Show each line in the records below that contains the string "Наконечники", treating uppercase and lowercase letters as different.

▶ INPUT RECORDS:
* * *

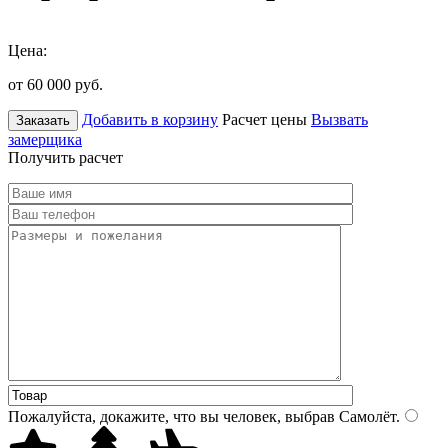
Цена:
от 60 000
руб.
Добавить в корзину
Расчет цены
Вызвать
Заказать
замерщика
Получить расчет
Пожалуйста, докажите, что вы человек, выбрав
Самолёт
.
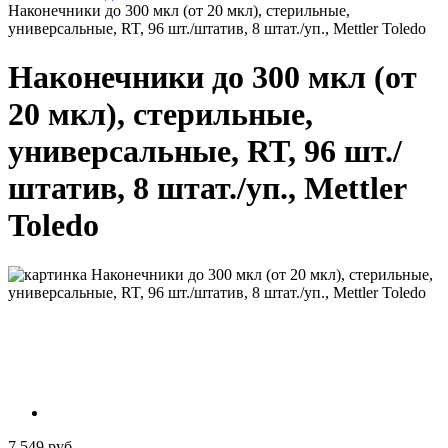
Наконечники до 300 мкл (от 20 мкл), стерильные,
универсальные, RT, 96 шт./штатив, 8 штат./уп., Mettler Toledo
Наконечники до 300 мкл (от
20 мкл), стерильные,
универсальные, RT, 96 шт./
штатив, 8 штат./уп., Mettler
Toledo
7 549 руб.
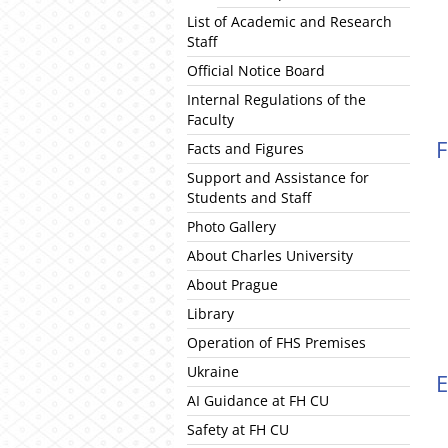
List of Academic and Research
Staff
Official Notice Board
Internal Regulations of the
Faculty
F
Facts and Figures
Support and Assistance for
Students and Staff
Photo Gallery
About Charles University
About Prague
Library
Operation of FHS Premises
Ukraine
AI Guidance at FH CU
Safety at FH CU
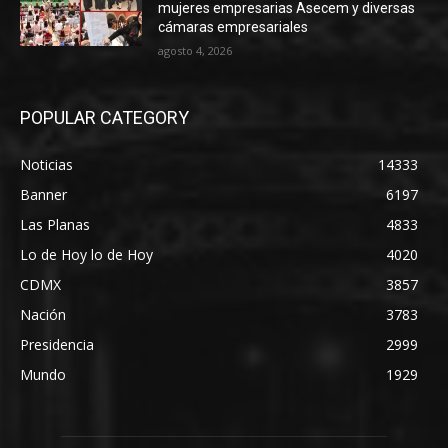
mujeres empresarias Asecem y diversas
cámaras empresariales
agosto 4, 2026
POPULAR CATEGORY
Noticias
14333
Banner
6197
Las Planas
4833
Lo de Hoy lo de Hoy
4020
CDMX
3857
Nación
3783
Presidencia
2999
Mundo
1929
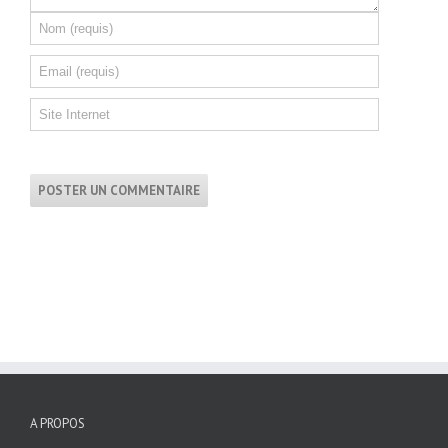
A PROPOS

* * *

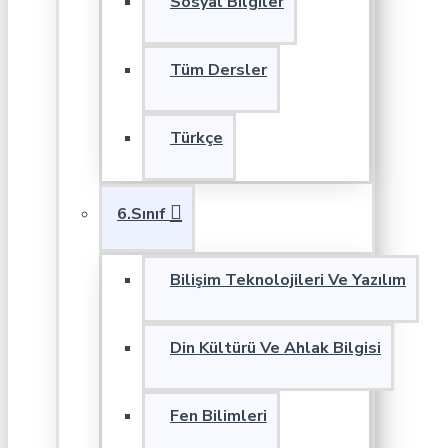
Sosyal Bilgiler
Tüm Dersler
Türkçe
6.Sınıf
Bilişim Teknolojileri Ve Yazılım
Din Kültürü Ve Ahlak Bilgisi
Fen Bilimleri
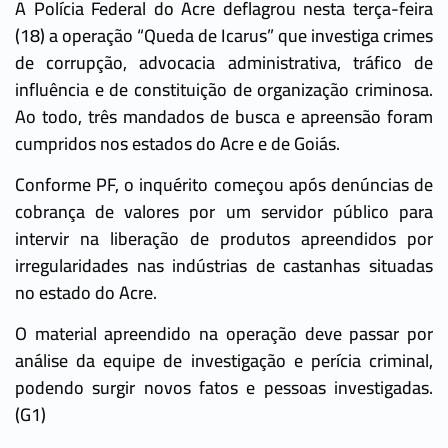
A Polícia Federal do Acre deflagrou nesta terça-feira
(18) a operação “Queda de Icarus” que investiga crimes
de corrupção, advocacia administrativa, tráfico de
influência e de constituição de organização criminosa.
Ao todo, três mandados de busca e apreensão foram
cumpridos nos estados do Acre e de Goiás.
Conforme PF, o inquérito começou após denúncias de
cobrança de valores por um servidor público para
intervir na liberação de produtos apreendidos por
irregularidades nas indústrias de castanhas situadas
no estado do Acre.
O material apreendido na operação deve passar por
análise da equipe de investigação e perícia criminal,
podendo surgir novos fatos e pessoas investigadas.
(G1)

* * *

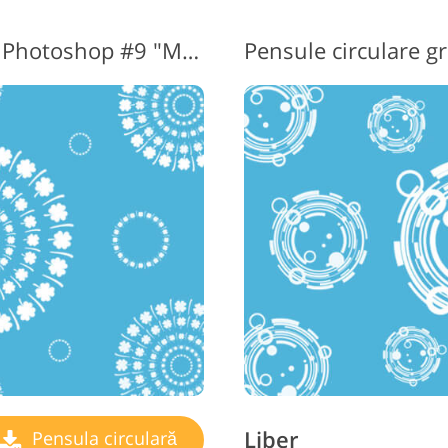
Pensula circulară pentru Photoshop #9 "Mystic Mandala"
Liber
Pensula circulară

* * *

▶ EXPECTED OUTPUT:
Наконечники до 300 мкл (от 20 мкл), стерильные,
Наконечники до 300 мкл (от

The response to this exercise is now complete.